Features
Get to know JD Reid, London's answer to Timbaland
The genre-fluid producer has worked with Mr. Mitch, Henry Wu and more
Familial embarrassment and MSN Messenger aren’t the foundation that many musicians build their careers upon. “My older cousin was always playing garage and jungle and d’n’b, and I wanted to do what he was doing,” says JD Reid, producer, DJ, and radio host, thinking back to the summer holidays when, as an eight-year-old, he first got his hands on a pair of 1210s. “He slowly started teaching me. Oh, and also using me as a source of entertainment for his mates when they came over. He’d get me to mix in front of them.”
What JD Reid sounds like is hard to pin down. On ‘Tree’, his most recent mixtape and the inaugural release on his own Baby Gravy imprint, the adolescent Londoner’s soundtrack of The Neptunes’ smoothed out hip hop stylings and the abrasive abstractions of early grime (“at lunch break everyone was playing tunes off their phone and MCing. You got home and shared tunes on MSN Messenger”) coalesce into something that’s constantly shifting shape, never content to stay in the same lane. This is music that can only emerge from the melting pot of the modern metropolis. “It’s everything I enjoy, reshaped in my own way,” Reid says.

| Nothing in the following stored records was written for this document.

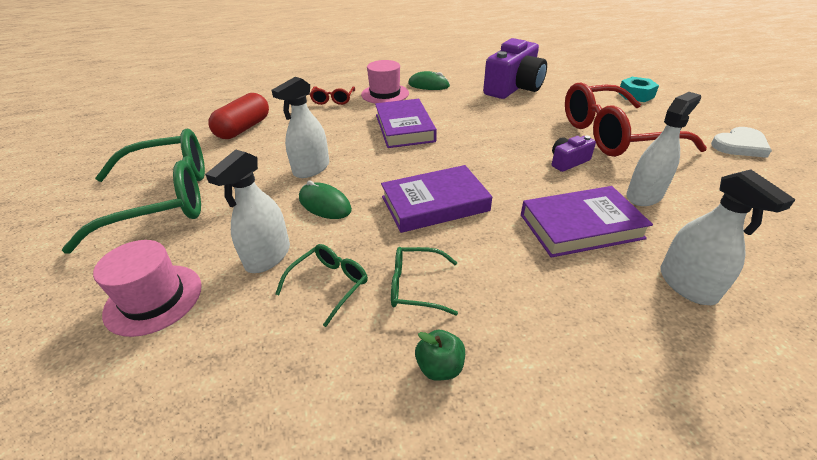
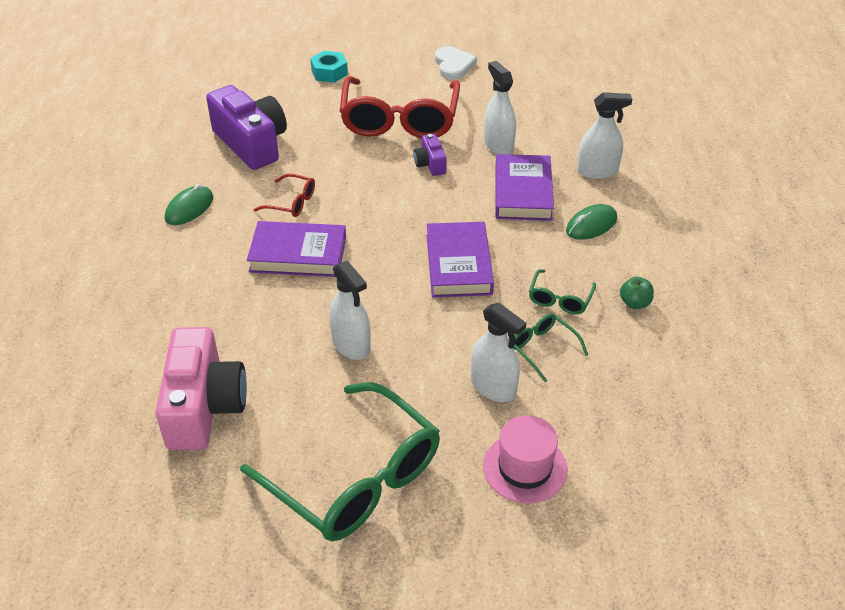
camera: 75 degrees left, 5 degrees up
green glasses [62,129,205,254] -> green glasses turned 135 degrees clockwise [240,382,440,542]
red capsule [208,93,269,139] -> pink camera [155,327,247,450]
green mouse [299,180,352,219] -> green mouse moved to [566,204,617,240]
red glasses [310,87,355,105] -> red glasses moved to [254,174,315,217]
pink hat [361,60,409,103] -> none

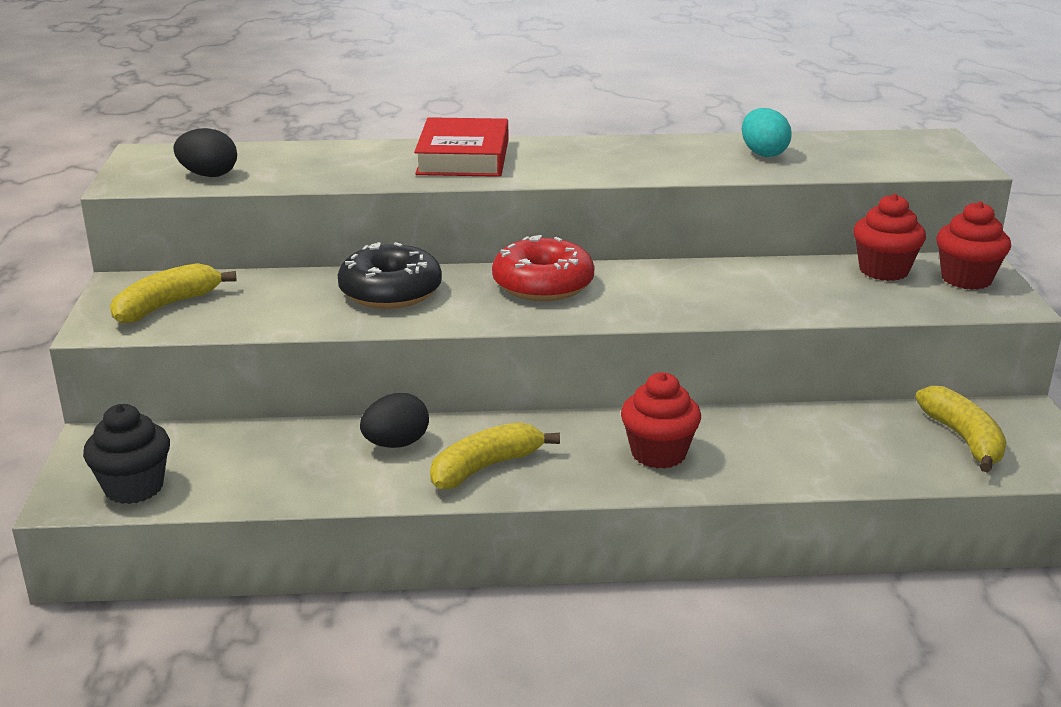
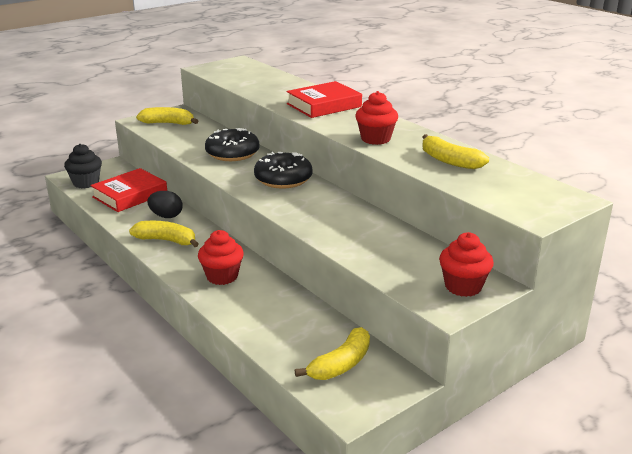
camera: 55 degrees right, 0 degrees up
black egg [173,128,237,177] -> none
red donut [492,235,595,301] -> black donut [254,152,312,189]
turquoise egg [742,108,792,157] -> yellow banana [422,134,489,169]
red cupcake [853,194,926,281] -> red cupcake moved to [355,91,398,145]
none -> red book [90,168,167,212]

An inveterate collaborator, on ‘Tree’ Reid hooks up with everyone from weightless pioneer Mr. Mitch to Rhythm Section’s jazzy secret weapon, Henry Wu, via Northampton’s finest rapper Slowthai, and undeniable grime don D Double E. “Reach out to people you like and try and work with them”, is his simple but effective advice for any aspiring producers out there who feel they’ve spent too long locked up in front of Fruity Loops by themselves. “Get yourself out there. Step into Radar or Rinse or NTS and you’ll meet someone,” he says.
Having produced Mabel’s smash hit ‘Finders Keepers’, Reid’s got a platinum record under his belt – and you get the sense that he’s more than ready to bag a few more. “I just want to make as much music as I can,” he tells me. “It isn’t about being a massive name or a face right now.”‘Tree’ is the sound of an artist planting a seed. Let’s watch it grow into a mighty oak.